**Source records**
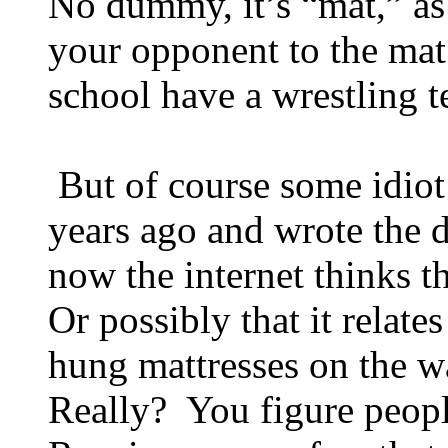
No dummy, it’s “mat,” as 
your opponent to the mat
school have a wrestling 
But of course some idiot
years ago and wrote the 
now the internet thinks th
Or possibly that it relate
hung mattresses on the wa
Really? You figure peop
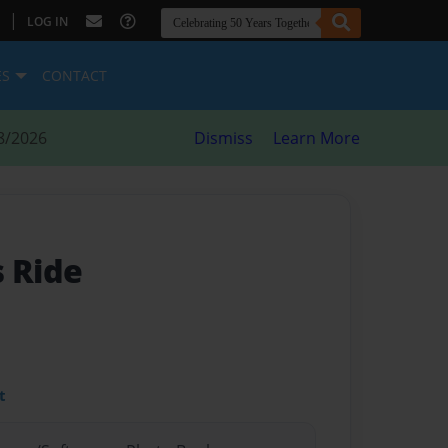
|
LOG IN
ES
CONTACT
8/2026
Dismiss
Learn More
s Ride
t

**WRITTEN TASK**
Retype every line of text from the rows above, leaving out the pictures.

**RESPONSE TO THIS TASK**
No dummy, it’s “mat,” as 
your opponent to the mat
school have a wrestling 
But of course some idiot
years ago and wrote the 
now the internet thinks th
Or possibly that it relate
hung mattresses on the wa
Really? You figure peop
|
LOG IN
ES
CONTACT
8/2026
Dismiss
Learn More
s Ride
t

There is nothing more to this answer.